The inside of the smithy smelled like burned fingernails—not an odor to which I am accustomed, mind you. Little Samson had his back turned to me, a horse’s hoof propped against a muscular thigh. I waited until he was through driving in the nail before I spoke. To his credit, he turned slowly and regarded me calmly.
“I’ve been expecting you, Magdalena.”
“You have?”
“Well, I’m the most logical place to start, aren’t I? That’s what I would do if I was in your shoes.”
“You’d step right out of my shoes, dear.” I wasn’t being unkind, merely stating a fact.
“So I would. Speaking of shoes, Magdalena, I don’t mean to be rude, but I have two more shoes to go on this one, and eight hooves waiting for me outside. Do you mind if we get started?”
“Perhaps you’d like to ask the questions yourself.”
He didn’t even spare a second to smile at my audacity. “Certainly. I’m the treasurer at Beechy Grove Mennonite Church. Your hypothesis is that I stole from the congregation, that the reverend got wise to it, and that I murdered him at the chili supper to cover my tracks. Am I correct?”
For the record, Little Samson got a perfect score on his SATs. Since only God is supposed to be perfect, showing off like this smacks of arrogance, if you ask me. I might have gotten a much higher score if I’d tried harder. Now what was I about to say? Oh yes, a lot of Amish, and to a lesser extent Mennonites, have brilliant minds that they hi
de under bushels, to use a biblical metaphor. Little Samson is a Mennonite, and could have gotten a scholarship to an Ivy League school. Instead, he chose to follow in his father’s footsteps, insuring that our horses’ footsteps rang out loud and clear on our county’s highways and byways.
“Yes, you are correct, but—”
“I have seven children, Magdalena. Do you think I would risk prison for twenty thousand dollars?”
“Twenty thousand dollars? Is that how much is missing?”
“That was just an example. I didn’t say anything was missing.”

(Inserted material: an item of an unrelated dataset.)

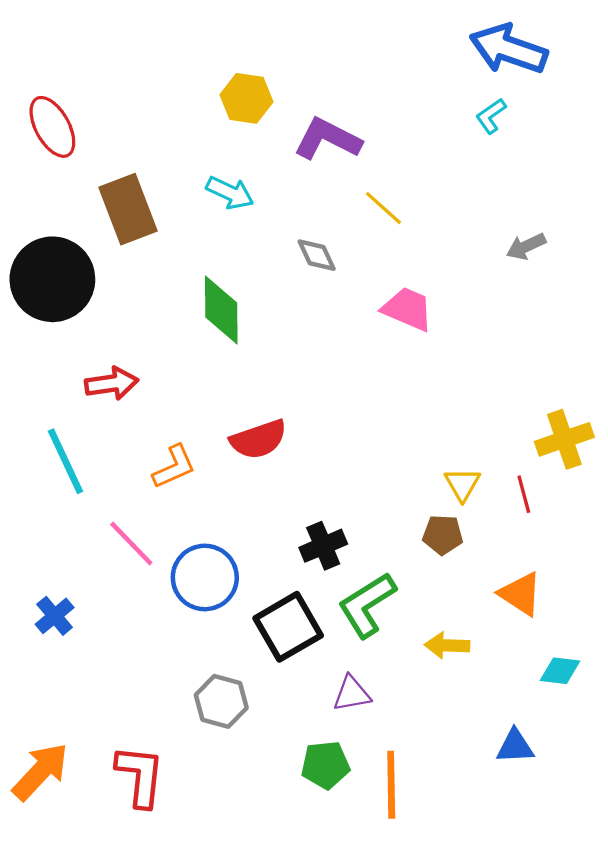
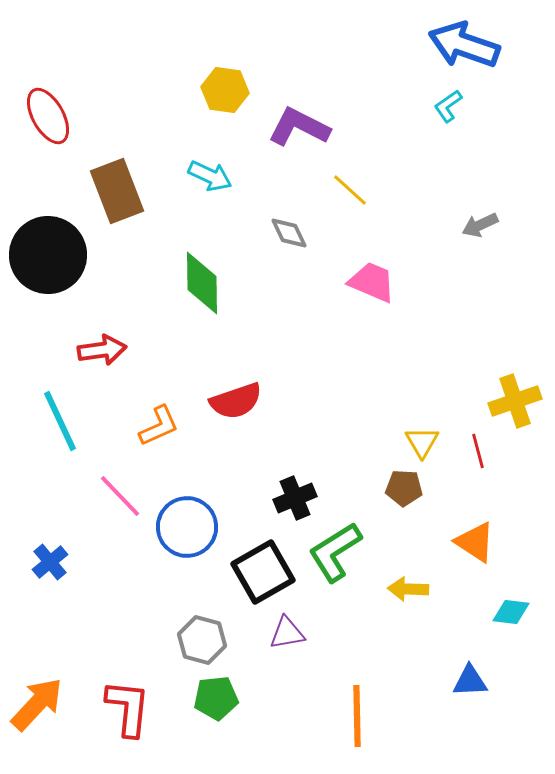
purple triangle: (352, 694) -> (287, 633), moved
green pentagon: (325, 765) -> (216, 698), moved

“Don’t scare me like that, Little Samson. You’ll turn my hair white, and I much prefer the mousy brown shade the Good Lord gave me. And just the same, you should check the books—to make sure nothing is missing.”
“Do you have other suspects on your list, Magdalena?”
“Of course.”
“Then I suggest you interrogate them, before the trail gets any colder.”
“Well, now, that’s up to me to decide, isn’t it? I’m the one conducting this investigation.”
“Yes, but harassing me is a waste of both your time and mine, because I have an alibi.”
“You do?”
“Certainly. Do you recall seeing my seven youngsters at the supper last night?”
“Come to think of it, it was remarkably quiet. Nobody put gum in my hair. No chairs were knocked over. There wasn’t any shrieking—except for when Lydia Bontrager thought she found a tooth in her chili. No, I don’t remember seeing the little brats—I mean, darlings.”
“That’s because we were at my mother-in-law’s house over in Somerset. It was her birthday. We didn’t get back until almost ten o’clock. If you like, I’ll give you my mother-in-law’s telephone number. You can call her, see what time we left.”
“That won’t be necessary.” Somerset was less than an hour away, and Reverend Schrock departed for his heavenly home at six thirty sharp. Little Samson was off the hook.
I thanked him for his time, given grudgingly though it was, bade a cheery farewell to the Amish men in the parking lot, and made tracks for my next victim.